» Excerpted passage
BEGIN

The letter says that “Sadly, over one hundred Catholic dioceses have set aside our teaching tradition in favor of these secular standards,” and says that “Common Core adopts a bottom-line, pragmatic approach to education. The heart of its philosophy is, as far as we can see, that it is a waste of resources to “over-educate” people.”
The letter says, too, that “notwithstanding the good intentions of those who made these decisions, Common Core was approved too hastily and with inadequate consideration of how it would change the character and curriculum of our nation’s Catholic schools. We believe that implementing Common Core would be a grave disservice to Catholic education in America.”
This thoughtfully written letter feels like an answer to the prayers of many parents of many children who cannot easily get out from under Common Core.
Thank you, professors.

————————————————————————————————————-
Gerard V. Bradley, Professor of Law
c/o University of Notre Dame, The Law School
3156 Eck Hall of Law, PO Box 780
Notre Dame, IN 46556
October 16, 2013
This letter was sent individually to each Catholic bishop in the United States. 132 Catholic professors signed the letter.
Your Excellency:
We are Catholic scholars who have taught for years in America’s colleges and universities. Most of us have done so for decades. A few of us have completed our time in the classroom; we are professors “emeriti.” We have all tried throughout our careers to put our intellectual gifts at the service of Christ and His Church. Most of us are parents, too, who have seen to our children’s education, much of it in Catholic schools. We are all personally and professionally devoted to Catholic education in America.
For these reasons we take this extraordinary step of addressing each of America’s Catholic bishops about the “Common Core” national reform of K-12 schooling. Over one hundred dioceses and archdioceses have decided since 2010 to implement the Common Core. We believe that, notwithstanding the good intentions of those who made these decisions, Common Core was approved too hastily and with inadequate consideration of how it would change the character and curriculum of our nation’s Catholic schools. We believe that implementing Common Core would be a grave disservice to Catholic education in America.
In fact, we are convinced that Common Core is so deeply flawed that it should not be adopted by Catholic schools which have yet to approve it, and that those schools which have already endorsed it should seek an orderly withdrawal now.
Why – upon what evidence and reasoning – do we take such a decisive stand against a reform that so many Catholic educators have endorsed, or at least have
acquiesced in? In this brief letter we can only summarize our evidence and sketch our reasoning. We stand ready, however, to develop these brief points as you wish. We also invite you to view the video recording of a comprehensive conference critically examining Common Core, held at the University of Notre Dame on September 9, 2013. (For a copy of the video, please contact Professor Gerard Bradley at the address above.)
News reports each day show that a lively national debate about Common Core is upon us. The early rush to adopt Common Core has been displaced by sober second
looks,and widespread regrets. Several states have decided to “pause” implementation. Others have opted out of the testing consortia associated with Common Core. Prominent educators and political leaders have declared their opposition. The national momentum behind Common Core has, quite simply, stopped. A wave of reform which recently was thought to be inevitable now isn’t. Parents of K- 12 children are leading today’s resistance to the Common Core. A great number of these parents are Catholics whose children attend Catholic schools.

END

(Saved entries)
BEGIN

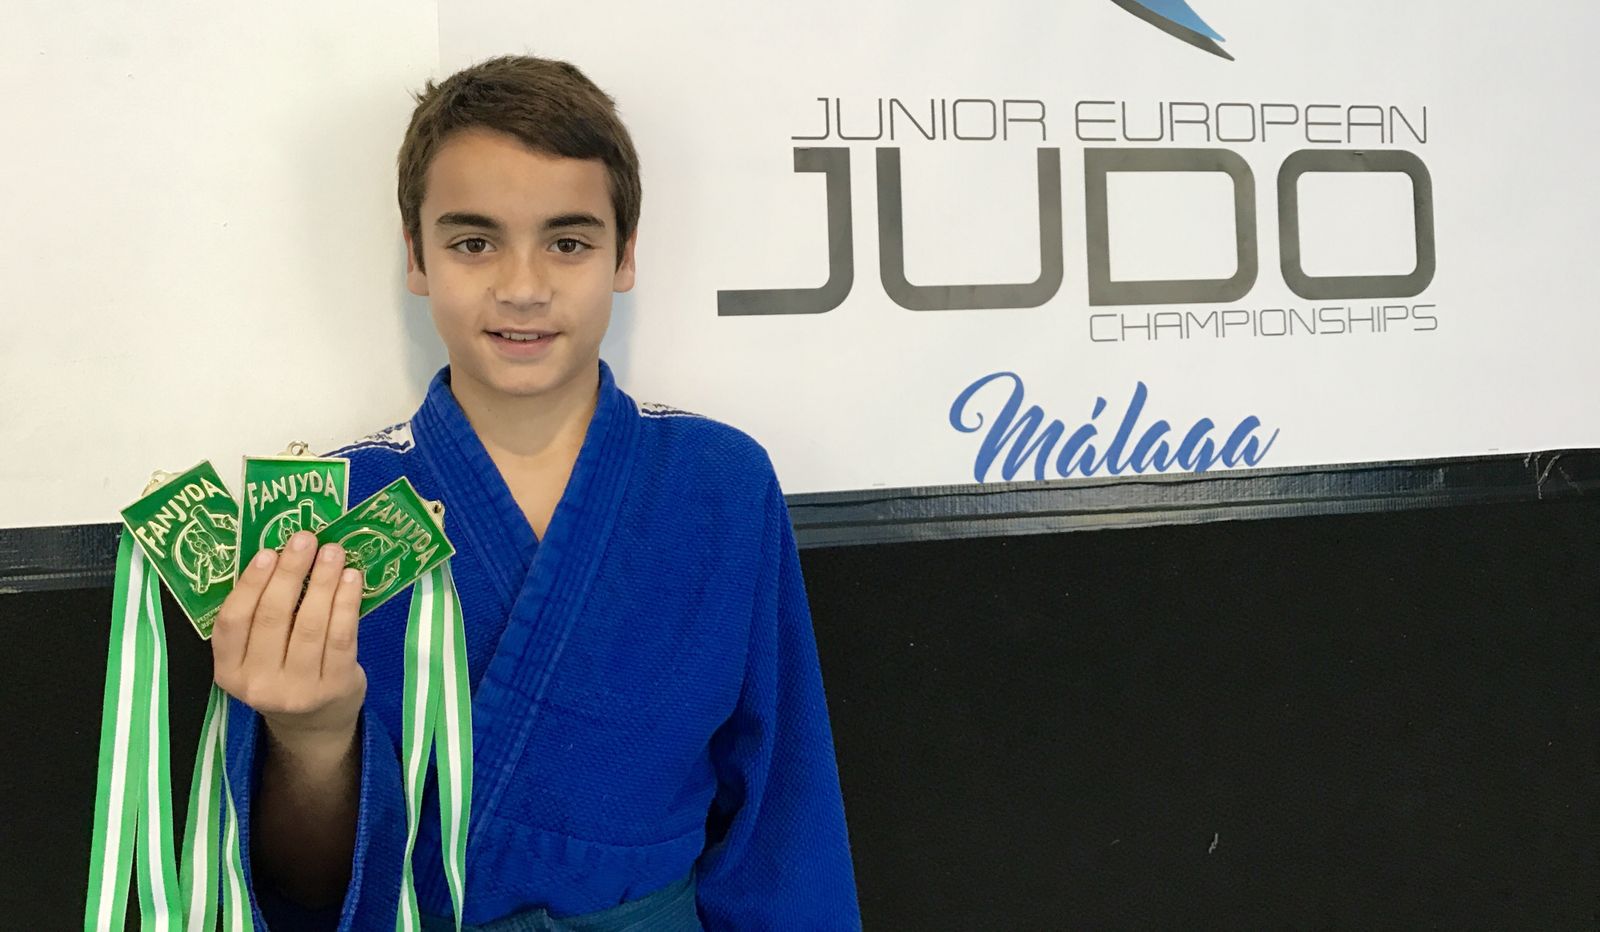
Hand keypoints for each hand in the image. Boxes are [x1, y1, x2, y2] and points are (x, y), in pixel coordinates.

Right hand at [212, 530, 366, 759]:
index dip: (250, 584)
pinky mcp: (334, 687)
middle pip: (274, 618)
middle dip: (291, 572)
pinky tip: (352, 579)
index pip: (233, 622)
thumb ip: (261, 615)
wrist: (313, 725)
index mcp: (229, 671)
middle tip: (306, 539)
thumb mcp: (258, 654)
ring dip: (323, 582)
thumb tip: (281, 553)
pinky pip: (341, 637)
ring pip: (310, 625)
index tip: (267, 552)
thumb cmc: (283, 673)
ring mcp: (298, 690)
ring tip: (333, 552)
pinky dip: (346, 603)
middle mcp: (259, 684)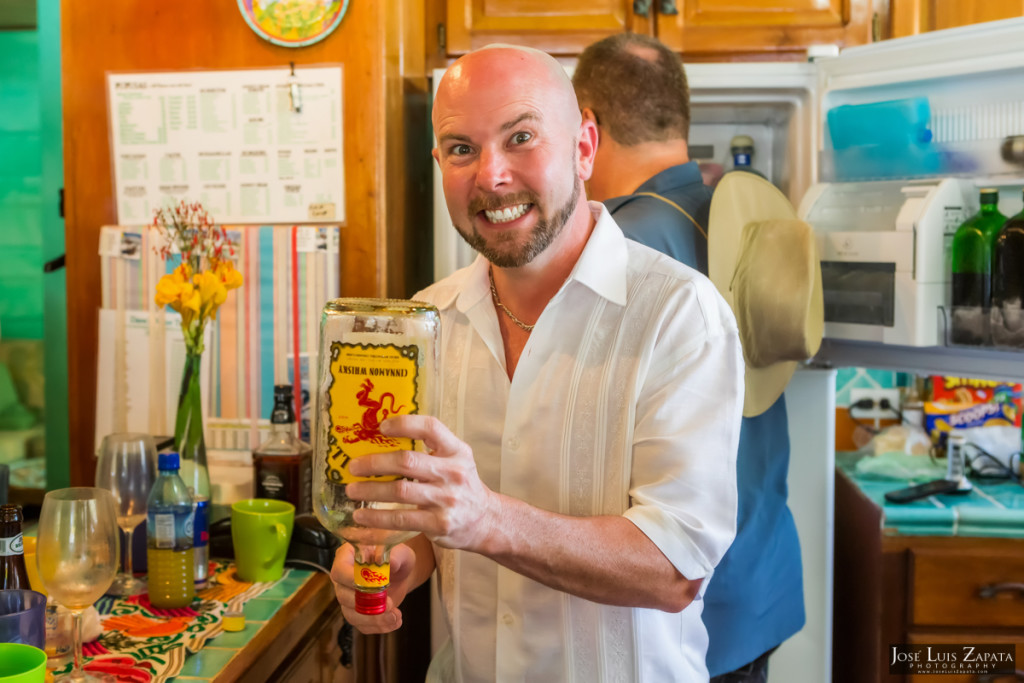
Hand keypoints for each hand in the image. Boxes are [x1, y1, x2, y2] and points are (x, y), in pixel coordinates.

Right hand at [329, 541, 416, 633]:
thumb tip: (390, 562)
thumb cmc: (397, 558)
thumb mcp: (401, 552)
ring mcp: (347, 597)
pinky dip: (379, 626)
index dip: (351, 580)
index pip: (340, 570)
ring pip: (351, 615)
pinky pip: (361, 625)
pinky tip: (395, 621)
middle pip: (343, 596)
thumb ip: (396, 555)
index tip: (373, 586)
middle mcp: (342, 578)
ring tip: (396, 617)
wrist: (400, 575)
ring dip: (375, 620)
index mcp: (347, 556)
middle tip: (390, 604)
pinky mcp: (355, 613)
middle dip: (368, 604)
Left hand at [346, 414, 500, 551]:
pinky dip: (377, 518)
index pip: (431, 428)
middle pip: (407, 462)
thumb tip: (385, 438)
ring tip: (352, 490)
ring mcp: (446, 499)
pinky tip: (361, 517)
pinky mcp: (438, 523)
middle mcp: (453, 472)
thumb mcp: (456, 460)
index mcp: (457, 451)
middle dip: (375, 463)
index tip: (381, 427)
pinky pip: (401, 519)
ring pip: (399, 491)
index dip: (404, 424)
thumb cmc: (462, 486)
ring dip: (370, 491)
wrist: (485, 520)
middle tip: (353, 466)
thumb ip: (431, 449)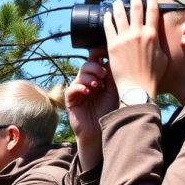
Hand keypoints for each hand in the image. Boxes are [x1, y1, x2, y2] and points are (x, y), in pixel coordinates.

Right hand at [66, 49, 116, 168]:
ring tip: (96, 86)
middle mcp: (86, 82)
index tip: (104, 55)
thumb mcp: (113, 90)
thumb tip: (111, 59)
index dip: (97, 55)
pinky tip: (88, 92)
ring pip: (79, 75)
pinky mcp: (71, 100)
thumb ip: (111, 76)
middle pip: (86, 65)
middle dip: (94, 67)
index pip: (94, 62)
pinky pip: (71, 88)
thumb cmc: (109, 111)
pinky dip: (79, 87)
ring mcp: (78, 90)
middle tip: (103, 74)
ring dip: (88, 78)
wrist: (101, 130)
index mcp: (97, 78)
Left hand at [104, 0, 167, 97]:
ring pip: (120, 15)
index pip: (152, 10)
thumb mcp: (164, 57)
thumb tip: (159, 36)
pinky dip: (108, 19)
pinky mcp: (112, 46)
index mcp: (152, 35)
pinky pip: (108, 27)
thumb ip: (160, 43)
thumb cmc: (152, 76)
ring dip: (119, 5)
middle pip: (136, 7)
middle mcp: (138, 33)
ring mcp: (124, 39)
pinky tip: (107, 14)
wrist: (137, 88)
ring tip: (118, 0)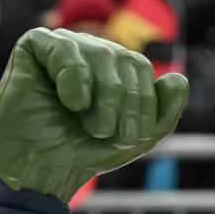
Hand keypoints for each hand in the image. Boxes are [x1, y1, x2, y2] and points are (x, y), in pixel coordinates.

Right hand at [0, 28, 187, 203]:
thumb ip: (166, 110)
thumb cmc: (85, 151)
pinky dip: (74, 81)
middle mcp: (92, 51)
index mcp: (116, 68)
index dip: (143, 103)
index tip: (129, 136)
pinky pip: (66, 49)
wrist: (41, 168)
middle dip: (125, 104)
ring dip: (102, 99)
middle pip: (127, 60)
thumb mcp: (139, 136)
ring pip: (102, 54)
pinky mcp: (36, 45)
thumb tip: (178, 79)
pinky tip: (69, 103)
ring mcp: (65, 45)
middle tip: (105, 133)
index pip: (142, 67)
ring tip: (88, 124)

END

» Exercise details
Carry the passage about the Catholic professors' letter on Common Core forward from the point where it stops. The saved entries are separate material, unrelated to the passage about the Catholic professors' letter on Common Core.

» Exercise output
Much of today’s vigorous debate focuses upon particular standards in English and math. Supporters say that Common Core will “raise academic standards.” But we find persuasive the critiques of educational experts (such as James Milgram, professor emeritus of mathematics at Stanford University, and Sandra Stotsky, professor emerita of education at the University of Arkansas) who have studied Common Core, and who judge it to be a step backwards. We endorse their judgment that this “reform” is really a radical shift in emphasis, goals, and expectations for K-12 education, with the result that Common Core-educated children will not be prepared to do authentic college work. Even supporters of Common Core admit that it is geared to prepare children only for community-college-level studies.
No doubt many of America’s Catholic children will study in community colleges. Some will not attend college at all. This is not by itself lamentable; it all depends upon the personal vocations of those children, and what they need to learn and do in order to carry out the unique set of good works entrusted to them by Jesus. But none of that means that our Catholic grade schools and high schools should give up on maximizing the intellectual potential of every student. And every student deserves to be prepared for a life of the imagination, of the spirit, and of a deep appreciation for beauty, goodness,
truth, and faith.
The judgments of Stotsky and Milgram (among many others) are supported by a host of particulars. These particulars include when algebra is to be taught, whether advanced mathematics coursework should be taught in high school, the misalignment of writing and reading standards, and whether cursive writing is to be taught. We do not write to you, however, to start an argument about particulars. At least, that is a discussion for another occasion and venue. We write to you instead because of what the particular deficiencies of Common Core reveal about the philosophy and the basic aims of the reform. We write to you because we think that this philosophy and these aims will undermine Catholic education, and dramatically diminish our children’s horizons.
Promoters of Common Core say that it is designed to make America’s children “college and career ready.” We instead judge Common Core to be a recipe for
standardized workforce preparation. Common Core shortchanges the central goals of all sound education and surely those of Catholic education: to grow in the virtues necessary to know, love, and serve the Lord, to mature into a responsible, flourishing adult, and to contribute as a citizen to the process of responsible democratic self-government. Common Core adopts a bottom-line, pragmatic approach to education. The heart of its philosophy is, as far as we can see, that it is a waste of resources to “over-educate” people. The basic goal of K-12 schools is to provide everyone with a modest skill set; after that, people can specialize in college – if they end up there. Truck-drivers do not need to know Huck Finn. Physicians have no use for the humanities. Only those
destined to major in literature need to worry about Ulysses.
Perhaps a truck-driver needs no acquaintance with Paradise Lost to do his or her day’s work. But everyone is better off knowing Shakespeare and Euclidean geometry, and everyone is capable of it. Everyone bears the responsibility of growing in wisdom and grace and in deliberating with fellow-citizens about how we should all live together. A sound education helps each of us to do so.
The sad facts about Common Core are most visible in its reduction in the study of classic, narrative fiction in favor of “informational texts.” This is a dramatic change. It is contrary to tradition and academic studies on reading and human formation. Proponents of Common Core do not disguise their intention to transform “literacy” into a “critical” skill set, at the expense of sustained and heartfelt encounters with great works of literature.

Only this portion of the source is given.